By harbor (411), East Hampton on Apr 21, 15 1:22 PM
Southampton town does not have an enclosed pool since the Omni closed.

A place to swim in the winter would be nice...
By Mr. Z (11658), North Sea on Apr 21, 15 1:30 PM
Agreed. Fitness centers have a very high water usage also compared to retail use and that's not what you want in an environmentally sensitive area near the pond.
By H2O (85), easthampton on Apr 21, 15 11:24 PM
Any fitness center would be better than the Hampton Gym Corp. in Southampton. That place is falling apart and losing machines daily. It's about time that the Town recognizes the need for some developments that will encourage competition.
By Mouthampton (436), Southampton on Apr 22, 15 10:54 AM
The co-chair of the CAC, Nancy Walter-Yvertes, evokes literary references for me. When she says "I expect this to be welcomed by the community once they realize that it's going to happen anyway," that could be straight out of George Orwell. Then, she sounds like the Queen of Hearts when she decrees that "there are some members who don't want any development on the highway, but that's not happening."

Probably, Ms. Walter-Yvertes doesn't mean to sound quite so autocratic, but anyone who ...more
By Turkey Bridge (1966), Quiogue on Apr 22, 15 12:59 PM
how about affordable housing for local workforce middle class. subsidized rents in return for Town tax abatements and county/state/fed subsidies. Yes a developer makes money too, thats how you transfer the risk away from the taxpayer and accomplish a social goal without sending a taxpayer cent.

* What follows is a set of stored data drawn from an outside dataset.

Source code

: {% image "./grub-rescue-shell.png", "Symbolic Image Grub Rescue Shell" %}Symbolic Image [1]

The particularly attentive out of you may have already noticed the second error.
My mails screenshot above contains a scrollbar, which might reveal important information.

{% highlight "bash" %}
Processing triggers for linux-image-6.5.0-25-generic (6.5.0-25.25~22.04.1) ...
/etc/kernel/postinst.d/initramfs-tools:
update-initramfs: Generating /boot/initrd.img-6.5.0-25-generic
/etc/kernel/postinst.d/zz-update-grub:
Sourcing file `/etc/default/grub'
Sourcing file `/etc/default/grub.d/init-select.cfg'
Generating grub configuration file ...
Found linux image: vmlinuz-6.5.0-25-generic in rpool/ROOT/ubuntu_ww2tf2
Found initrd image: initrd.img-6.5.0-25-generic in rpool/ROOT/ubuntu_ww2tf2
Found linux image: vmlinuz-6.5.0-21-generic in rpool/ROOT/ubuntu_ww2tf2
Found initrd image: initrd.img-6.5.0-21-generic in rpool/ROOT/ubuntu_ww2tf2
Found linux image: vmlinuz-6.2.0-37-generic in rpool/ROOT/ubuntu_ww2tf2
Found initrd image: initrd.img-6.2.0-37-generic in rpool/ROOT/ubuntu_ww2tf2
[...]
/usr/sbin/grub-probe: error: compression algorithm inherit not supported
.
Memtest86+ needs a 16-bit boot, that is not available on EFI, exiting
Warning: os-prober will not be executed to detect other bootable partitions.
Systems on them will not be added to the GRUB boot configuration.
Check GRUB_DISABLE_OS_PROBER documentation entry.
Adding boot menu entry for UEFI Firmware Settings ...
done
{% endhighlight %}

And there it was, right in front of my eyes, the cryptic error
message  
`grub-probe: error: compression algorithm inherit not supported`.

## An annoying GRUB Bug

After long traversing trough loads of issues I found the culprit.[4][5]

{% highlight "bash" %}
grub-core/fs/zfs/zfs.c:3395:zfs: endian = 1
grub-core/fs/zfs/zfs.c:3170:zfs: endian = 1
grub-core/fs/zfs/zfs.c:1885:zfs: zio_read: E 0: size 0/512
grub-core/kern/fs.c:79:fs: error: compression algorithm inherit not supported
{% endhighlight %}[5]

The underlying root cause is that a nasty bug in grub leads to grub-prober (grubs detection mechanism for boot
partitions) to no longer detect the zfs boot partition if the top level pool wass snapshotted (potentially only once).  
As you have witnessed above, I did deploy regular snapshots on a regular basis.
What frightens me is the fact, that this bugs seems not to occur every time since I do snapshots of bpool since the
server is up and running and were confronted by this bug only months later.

By GALAXIE (43), SAG HARBOR on Apr 23, 15 1:32 PM
2 members liked this comment
Accompanying article: New season brings same old traffic delays for eastbound commuters. So the gateway will provide a much needed rest stop after a long drive... Since 'it's going to happen anyway'.
Has the town planning board considered using this land for farming?? Or must everything be developed so we become an extension of Nassau county and miracle mile.
By bh nematode (10), bridgehampton on Apr 26, 15 10:52 AM
Yet another zone changing PDD courtesy of our pro-developer town board. This one led by our Supervisor who never seems to see one she doesn't like. How many PDD proposals so far this year, four, five, six? No community has been left out. Condos on the canal, Sandy Hollow, The Hills in East Quogue, shopping center in Tuckahoe, Now we have this Bridgehampton Gateway. The year isn't even half over, what's going to be next?